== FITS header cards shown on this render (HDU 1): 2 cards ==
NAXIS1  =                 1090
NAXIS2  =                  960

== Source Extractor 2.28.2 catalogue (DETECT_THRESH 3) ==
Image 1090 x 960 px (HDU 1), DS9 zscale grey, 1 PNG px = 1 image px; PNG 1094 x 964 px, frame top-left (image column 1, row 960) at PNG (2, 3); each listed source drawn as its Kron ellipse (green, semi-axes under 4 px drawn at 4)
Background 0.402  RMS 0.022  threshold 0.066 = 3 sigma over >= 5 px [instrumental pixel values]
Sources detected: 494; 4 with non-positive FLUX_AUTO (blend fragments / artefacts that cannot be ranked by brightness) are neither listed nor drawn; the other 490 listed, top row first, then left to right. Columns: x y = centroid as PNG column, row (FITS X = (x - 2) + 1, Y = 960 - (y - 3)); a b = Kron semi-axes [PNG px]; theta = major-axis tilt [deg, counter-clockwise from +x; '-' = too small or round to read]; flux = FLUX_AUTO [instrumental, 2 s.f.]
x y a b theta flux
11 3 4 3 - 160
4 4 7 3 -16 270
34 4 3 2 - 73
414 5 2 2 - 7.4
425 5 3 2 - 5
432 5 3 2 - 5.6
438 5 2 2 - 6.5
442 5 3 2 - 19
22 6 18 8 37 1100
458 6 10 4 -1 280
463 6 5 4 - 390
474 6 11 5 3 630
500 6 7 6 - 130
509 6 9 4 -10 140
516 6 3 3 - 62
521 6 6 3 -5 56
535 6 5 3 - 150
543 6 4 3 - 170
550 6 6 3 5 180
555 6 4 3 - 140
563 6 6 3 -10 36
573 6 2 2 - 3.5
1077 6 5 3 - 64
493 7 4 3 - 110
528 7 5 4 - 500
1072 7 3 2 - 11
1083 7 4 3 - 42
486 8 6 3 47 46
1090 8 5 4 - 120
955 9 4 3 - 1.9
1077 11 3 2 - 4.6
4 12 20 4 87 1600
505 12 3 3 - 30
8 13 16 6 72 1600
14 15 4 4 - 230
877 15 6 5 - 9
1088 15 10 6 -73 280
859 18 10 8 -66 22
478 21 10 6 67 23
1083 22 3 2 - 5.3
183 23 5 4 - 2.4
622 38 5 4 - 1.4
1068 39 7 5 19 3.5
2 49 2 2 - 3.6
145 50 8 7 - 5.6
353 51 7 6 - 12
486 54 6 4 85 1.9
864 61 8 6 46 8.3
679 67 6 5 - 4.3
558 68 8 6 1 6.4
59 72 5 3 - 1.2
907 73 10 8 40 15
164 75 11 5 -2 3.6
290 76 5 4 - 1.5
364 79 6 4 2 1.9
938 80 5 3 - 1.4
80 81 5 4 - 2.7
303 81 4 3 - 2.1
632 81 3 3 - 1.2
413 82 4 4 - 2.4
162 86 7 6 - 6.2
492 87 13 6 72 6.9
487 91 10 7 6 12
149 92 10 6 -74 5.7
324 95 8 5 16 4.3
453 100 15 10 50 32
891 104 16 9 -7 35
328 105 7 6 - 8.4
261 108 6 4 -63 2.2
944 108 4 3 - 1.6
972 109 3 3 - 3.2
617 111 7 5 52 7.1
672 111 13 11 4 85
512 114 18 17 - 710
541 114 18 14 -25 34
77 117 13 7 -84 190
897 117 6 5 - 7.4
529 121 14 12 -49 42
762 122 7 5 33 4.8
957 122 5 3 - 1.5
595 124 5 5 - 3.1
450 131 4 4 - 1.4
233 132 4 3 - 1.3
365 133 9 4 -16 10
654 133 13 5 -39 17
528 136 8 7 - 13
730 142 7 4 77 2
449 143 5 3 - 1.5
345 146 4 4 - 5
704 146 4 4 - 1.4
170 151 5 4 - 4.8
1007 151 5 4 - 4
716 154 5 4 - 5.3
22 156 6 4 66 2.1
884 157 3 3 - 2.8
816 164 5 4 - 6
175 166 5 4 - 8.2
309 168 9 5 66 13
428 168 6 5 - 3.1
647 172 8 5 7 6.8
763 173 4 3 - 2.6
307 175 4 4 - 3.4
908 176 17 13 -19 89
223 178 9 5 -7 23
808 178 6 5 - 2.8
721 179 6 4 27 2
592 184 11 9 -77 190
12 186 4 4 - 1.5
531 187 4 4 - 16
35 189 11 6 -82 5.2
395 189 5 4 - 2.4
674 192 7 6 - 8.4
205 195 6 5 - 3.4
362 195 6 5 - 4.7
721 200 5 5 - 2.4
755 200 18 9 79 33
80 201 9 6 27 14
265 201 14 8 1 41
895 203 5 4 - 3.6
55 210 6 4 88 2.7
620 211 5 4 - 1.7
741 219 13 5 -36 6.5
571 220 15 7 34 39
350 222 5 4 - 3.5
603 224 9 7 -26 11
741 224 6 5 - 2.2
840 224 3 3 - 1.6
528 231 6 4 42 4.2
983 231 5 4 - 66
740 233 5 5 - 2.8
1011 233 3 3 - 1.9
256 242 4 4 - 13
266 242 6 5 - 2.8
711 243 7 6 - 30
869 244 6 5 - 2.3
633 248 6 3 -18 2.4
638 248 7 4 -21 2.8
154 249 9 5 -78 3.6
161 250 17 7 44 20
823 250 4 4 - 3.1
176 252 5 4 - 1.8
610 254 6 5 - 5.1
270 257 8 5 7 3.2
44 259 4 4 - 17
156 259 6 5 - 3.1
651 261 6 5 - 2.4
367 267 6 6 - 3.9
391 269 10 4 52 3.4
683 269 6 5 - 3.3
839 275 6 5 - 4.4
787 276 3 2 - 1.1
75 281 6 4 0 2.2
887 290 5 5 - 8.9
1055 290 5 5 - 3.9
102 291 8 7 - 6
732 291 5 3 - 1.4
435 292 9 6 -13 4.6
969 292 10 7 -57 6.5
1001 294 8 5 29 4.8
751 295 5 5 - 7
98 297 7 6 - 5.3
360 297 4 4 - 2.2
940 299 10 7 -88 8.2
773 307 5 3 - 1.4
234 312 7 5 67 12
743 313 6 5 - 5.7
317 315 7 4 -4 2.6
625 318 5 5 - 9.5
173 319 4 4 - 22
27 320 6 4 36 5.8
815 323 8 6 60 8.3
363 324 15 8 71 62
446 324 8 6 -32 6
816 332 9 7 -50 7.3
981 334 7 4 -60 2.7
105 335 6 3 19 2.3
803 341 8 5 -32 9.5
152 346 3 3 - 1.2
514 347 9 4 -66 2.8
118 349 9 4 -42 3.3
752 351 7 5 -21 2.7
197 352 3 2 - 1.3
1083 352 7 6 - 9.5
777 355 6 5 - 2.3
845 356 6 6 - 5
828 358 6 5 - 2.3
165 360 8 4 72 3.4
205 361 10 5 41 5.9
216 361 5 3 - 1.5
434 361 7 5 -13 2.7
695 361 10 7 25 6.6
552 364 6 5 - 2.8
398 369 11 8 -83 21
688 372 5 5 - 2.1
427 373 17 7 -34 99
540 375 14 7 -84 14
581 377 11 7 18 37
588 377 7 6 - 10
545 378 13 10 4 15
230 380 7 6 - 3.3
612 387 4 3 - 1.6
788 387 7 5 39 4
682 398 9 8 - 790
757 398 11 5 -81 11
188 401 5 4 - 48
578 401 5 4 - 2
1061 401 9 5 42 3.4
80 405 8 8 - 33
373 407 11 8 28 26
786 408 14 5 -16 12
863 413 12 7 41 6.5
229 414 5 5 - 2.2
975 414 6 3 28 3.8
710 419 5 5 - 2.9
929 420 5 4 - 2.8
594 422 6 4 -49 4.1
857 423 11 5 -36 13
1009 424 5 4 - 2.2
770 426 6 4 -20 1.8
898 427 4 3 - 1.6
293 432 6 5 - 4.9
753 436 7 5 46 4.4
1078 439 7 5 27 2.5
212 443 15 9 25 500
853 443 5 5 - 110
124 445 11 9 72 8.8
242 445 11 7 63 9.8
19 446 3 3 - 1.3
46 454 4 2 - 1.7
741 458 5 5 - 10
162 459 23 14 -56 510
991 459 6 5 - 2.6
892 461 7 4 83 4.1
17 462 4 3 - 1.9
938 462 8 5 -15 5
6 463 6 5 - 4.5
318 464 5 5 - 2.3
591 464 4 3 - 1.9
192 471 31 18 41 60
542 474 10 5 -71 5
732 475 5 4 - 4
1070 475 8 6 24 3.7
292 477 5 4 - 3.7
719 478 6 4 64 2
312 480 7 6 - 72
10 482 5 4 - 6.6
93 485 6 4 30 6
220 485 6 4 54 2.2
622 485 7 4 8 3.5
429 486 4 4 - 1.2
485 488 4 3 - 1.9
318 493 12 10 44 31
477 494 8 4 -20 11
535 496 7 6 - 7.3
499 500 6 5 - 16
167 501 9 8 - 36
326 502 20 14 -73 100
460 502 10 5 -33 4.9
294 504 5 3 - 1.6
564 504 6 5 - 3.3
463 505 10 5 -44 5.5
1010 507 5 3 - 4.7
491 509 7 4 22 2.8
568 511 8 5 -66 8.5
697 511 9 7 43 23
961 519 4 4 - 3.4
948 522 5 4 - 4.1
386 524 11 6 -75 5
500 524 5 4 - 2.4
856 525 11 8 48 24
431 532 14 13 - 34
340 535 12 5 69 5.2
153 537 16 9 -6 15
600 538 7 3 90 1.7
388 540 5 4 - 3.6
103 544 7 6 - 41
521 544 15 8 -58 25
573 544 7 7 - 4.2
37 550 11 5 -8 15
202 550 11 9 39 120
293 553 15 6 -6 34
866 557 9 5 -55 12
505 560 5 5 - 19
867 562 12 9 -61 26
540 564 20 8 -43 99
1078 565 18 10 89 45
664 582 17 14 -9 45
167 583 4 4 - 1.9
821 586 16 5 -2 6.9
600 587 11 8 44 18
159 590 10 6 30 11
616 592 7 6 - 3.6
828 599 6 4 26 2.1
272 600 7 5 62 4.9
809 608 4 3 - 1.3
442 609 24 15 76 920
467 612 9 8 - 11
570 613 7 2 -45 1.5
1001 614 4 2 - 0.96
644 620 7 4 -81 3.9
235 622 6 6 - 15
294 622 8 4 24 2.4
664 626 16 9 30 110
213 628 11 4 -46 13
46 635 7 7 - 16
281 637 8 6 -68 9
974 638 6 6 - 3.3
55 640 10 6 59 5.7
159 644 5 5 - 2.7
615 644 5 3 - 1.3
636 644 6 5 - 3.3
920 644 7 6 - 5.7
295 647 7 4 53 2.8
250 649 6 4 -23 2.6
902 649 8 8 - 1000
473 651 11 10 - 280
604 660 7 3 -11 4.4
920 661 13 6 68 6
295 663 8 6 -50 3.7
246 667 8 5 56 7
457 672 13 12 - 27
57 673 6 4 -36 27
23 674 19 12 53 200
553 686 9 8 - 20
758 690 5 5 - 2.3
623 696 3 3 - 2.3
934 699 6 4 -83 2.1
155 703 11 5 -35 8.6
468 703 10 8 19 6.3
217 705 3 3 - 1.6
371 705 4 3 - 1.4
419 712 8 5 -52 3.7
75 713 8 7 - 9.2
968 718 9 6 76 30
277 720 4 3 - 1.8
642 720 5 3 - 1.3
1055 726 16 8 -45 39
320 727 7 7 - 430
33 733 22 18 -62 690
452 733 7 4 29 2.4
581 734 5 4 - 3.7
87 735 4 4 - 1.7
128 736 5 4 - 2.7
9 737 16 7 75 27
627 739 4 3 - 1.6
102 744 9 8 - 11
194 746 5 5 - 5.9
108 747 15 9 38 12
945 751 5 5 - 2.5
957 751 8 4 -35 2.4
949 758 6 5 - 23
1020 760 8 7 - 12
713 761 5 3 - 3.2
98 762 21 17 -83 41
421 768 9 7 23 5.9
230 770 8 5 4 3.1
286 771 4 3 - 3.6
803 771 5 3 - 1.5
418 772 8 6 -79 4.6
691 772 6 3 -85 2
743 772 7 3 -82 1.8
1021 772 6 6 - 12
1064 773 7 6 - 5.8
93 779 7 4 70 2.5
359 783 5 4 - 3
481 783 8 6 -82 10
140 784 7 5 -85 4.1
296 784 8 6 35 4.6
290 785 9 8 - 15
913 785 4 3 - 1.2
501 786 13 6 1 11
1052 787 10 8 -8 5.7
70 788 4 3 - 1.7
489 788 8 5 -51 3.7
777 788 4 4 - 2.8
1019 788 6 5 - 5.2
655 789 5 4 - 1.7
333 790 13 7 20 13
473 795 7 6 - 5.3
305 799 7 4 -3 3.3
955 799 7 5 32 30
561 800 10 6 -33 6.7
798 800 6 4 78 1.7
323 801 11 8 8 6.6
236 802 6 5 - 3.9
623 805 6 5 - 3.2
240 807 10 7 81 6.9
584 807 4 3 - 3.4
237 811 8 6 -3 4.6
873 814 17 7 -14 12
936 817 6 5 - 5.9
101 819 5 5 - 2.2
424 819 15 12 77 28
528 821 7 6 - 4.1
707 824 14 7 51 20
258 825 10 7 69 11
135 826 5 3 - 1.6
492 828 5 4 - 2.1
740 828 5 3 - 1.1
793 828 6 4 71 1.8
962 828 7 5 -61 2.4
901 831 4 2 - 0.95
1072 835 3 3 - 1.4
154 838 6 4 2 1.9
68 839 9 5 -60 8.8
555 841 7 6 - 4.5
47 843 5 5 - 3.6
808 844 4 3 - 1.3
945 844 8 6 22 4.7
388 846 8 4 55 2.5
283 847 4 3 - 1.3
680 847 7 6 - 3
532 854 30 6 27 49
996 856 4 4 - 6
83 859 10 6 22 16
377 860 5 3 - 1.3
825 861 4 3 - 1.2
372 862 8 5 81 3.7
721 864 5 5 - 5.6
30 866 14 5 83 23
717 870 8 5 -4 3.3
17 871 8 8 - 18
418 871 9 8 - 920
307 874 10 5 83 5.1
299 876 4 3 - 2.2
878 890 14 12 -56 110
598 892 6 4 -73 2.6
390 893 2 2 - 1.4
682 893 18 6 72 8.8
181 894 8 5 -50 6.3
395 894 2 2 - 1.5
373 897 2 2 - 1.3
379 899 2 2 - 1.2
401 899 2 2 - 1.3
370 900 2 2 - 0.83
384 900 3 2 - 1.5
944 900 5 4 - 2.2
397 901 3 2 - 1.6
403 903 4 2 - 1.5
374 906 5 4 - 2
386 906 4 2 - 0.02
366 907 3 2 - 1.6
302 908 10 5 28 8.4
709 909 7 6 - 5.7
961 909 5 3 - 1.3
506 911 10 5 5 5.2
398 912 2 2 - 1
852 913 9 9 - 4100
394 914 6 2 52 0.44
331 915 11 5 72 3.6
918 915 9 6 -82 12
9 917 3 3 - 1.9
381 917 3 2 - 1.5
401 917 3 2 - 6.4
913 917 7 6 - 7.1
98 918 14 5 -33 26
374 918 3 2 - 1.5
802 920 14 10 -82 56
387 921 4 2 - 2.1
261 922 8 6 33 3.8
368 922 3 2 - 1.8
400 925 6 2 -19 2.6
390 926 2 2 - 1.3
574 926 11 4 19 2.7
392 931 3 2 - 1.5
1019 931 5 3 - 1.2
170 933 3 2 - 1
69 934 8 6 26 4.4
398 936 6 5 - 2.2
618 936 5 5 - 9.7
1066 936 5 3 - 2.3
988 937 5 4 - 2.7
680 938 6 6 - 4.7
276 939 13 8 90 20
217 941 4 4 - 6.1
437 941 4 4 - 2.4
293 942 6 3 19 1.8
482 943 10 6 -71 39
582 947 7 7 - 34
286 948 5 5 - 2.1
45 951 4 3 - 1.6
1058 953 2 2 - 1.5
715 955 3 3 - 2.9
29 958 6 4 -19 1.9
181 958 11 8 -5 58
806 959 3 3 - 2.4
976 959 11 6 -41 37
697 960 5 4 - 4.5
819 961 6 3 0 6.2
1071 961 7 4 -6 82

....

● GOAL: Locate each line of the material above that contains the string "theta" and copy those lines.

● RESULT OF THIS TASK:
Sources detected: 494; 4 with non-positive FLUX_AUTO (blend fragments / artefacts that cannot be ranked by brightness) are neither listed nor drawn; the other 490 listed, top row first, then left to right. Columns: x y = centroid as PNG column, row (FITS X = (x - 2) + 1, Y = 960 - (y - 3)); a b = Kron semi-axes [PNG px]; theta = major-axis tilt [deg, counter-clockwise from +x; '-' = too small or round to read]; flux = FLUX_AUTO [instrumental, 2 s.f.]
x y a b theta flux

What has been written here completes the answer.